TEXT EXTRACT
▼

How to Chart Your Instructable Statistics

by danionescu in Circuits > Software

1279 Views, 19 Favorites, 0 Comments

How to Chart Your Instructable Statistics

logo.png

In this instructable we'll be talking about how you can generate graphs with your instructable statistics. We'll be tracking views, favorites, comments and popularity. I've defined popularity as a percent of favorites / views.

  I've searched for this subject on instructables, and found only one instructable which addresses this issue, but unfortunately the solution doesn't work now

  Instructables itself does not have any graphs to track your personal instructable so i've decided to build a python script to do just that for me and anyone interested. It works by collecting data for your instructable, and sending it over your thingspeak.com personal account (it's free). Thingspeak it's great for sending any kind IOT data and plot graphs.

Also i'll try to explain step by step how the script works, how it parses the data and sends it to thingspeak. So if you're interested about the programming behind it, Step 3 is for you.

The prerequisites are:

- one or more personal instructables to track

- a thingspeak.com account (you can create one free)

- a development board like RaspberryPi, C.H.i.P, or anything running linux, you can even set it up on your personal computer or a personal server where you have SSH access

- basic unix and programming knolledge, i'll try to explain everything step by step but basic understanding is required

Creating Thingspeak Account, and Channels

create-channel.png
Screenshot from 2017-02-08 21-55-25.png

In this step we'll be creating an thingspeak account and also one channel for every instructable we'll need to track.

ThingSpeak is an open source “Internet of Things” application and API to store and retrieve data from things using HTTP over the Internet or via a Local Area Network.

If you don't have an account visit the account create page. After submitting this simple register page we'll need to create a channel for every instructable that needs to be tracked.

▲

Stored items

▼

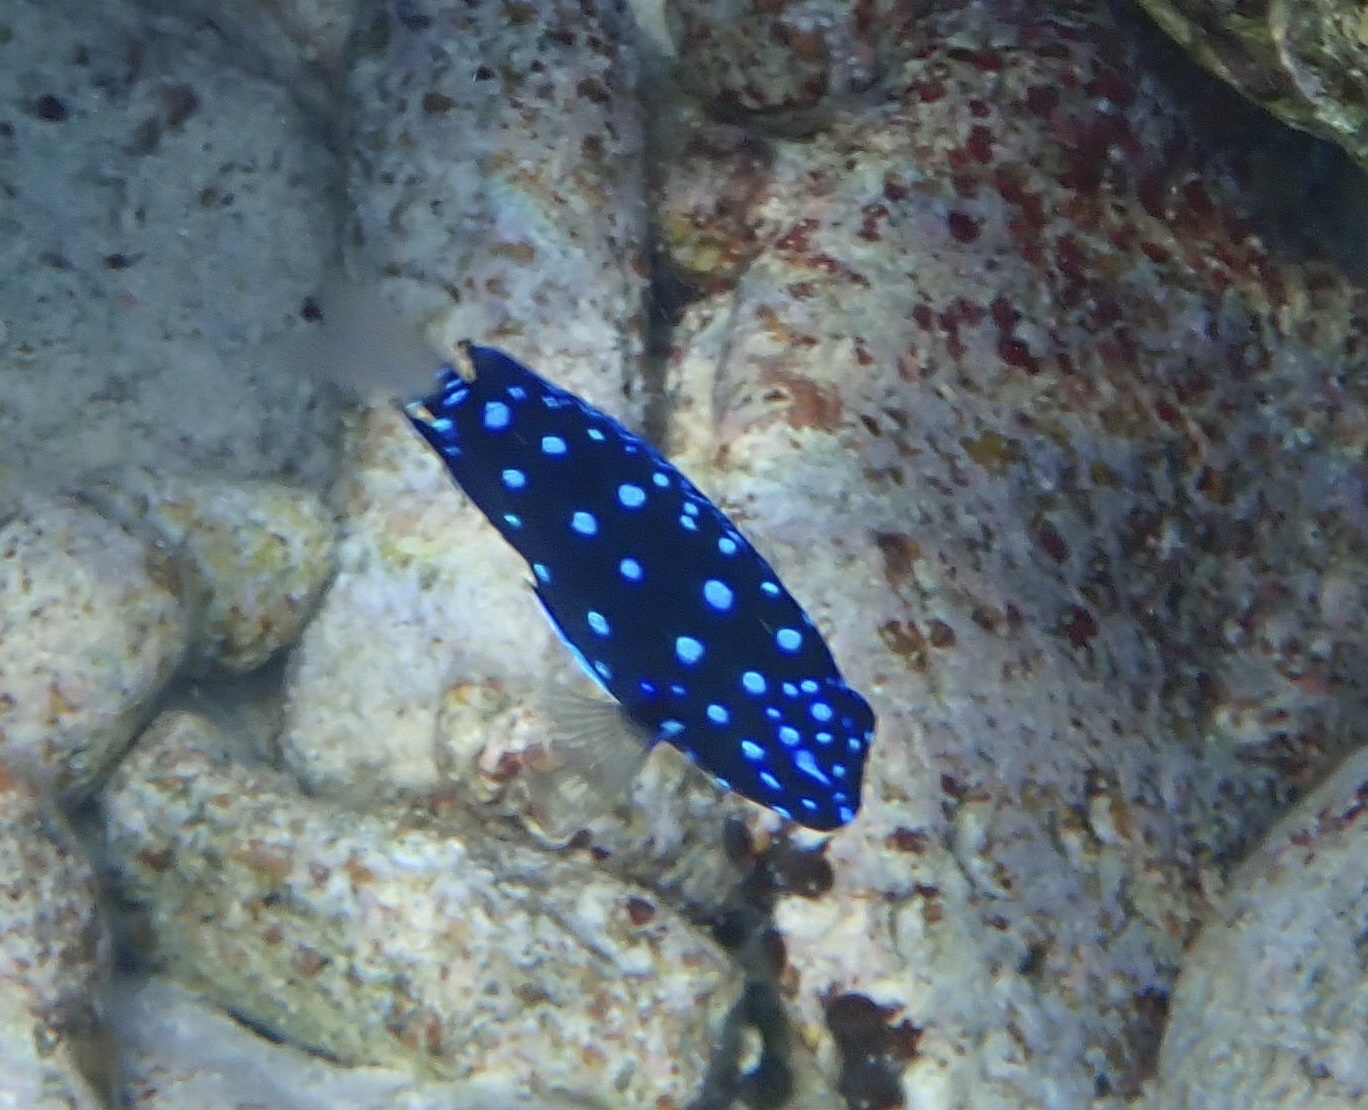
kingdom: Animalia
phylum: Chordata
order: Perciformes
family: Pomacentridae
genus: Microspathodon
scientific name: Microspathodon chrysurus
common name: Yellowtail damselfish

▲

EXERCISES TO COMPLETE
**a.** According to the guide on charting Instructables statistics, how is popularity defined?
**b.** Which statistics does the guide on charting Instructables statistics say will be tracked? List all of them.
**c.** Write the next part of the guide on charting Instructables statistics, picking up right after its last sentence.

REPLIES
**a.** Popularity is defined as a percent of favorites divided by views.

**b.** Views, favorites, comments, and popularity.

**c.**
A channel in thingspeak it's a place where similar data can live, in our case: views, favorites comments, and poplarity. We'll be using a channel to monitor all relevant parameters of an instructable. They provide an API to update channel data.

I've also attached a picture of how the channel create page should be filled.

The steps for creation of a channel with one instructable statistics are:

1. login using your username and password that you previously created

2. go to channels page and click "New Channel" button

3. enter a suggestive name for your instructable that is to be tracked like : "Instructables: Automated windows shades"

4. check field1, field2, field3 and field4 checkboxes

5. name field1 to "Views", field2 to "Favorites", field3 to "Comments" and field4 to "Popularity"

6. you can add a description if you like, and make the channel public (there is a checkbox on the page)

7. click "Save channel" button

You can repeat this step for all of your instructables that you want to track.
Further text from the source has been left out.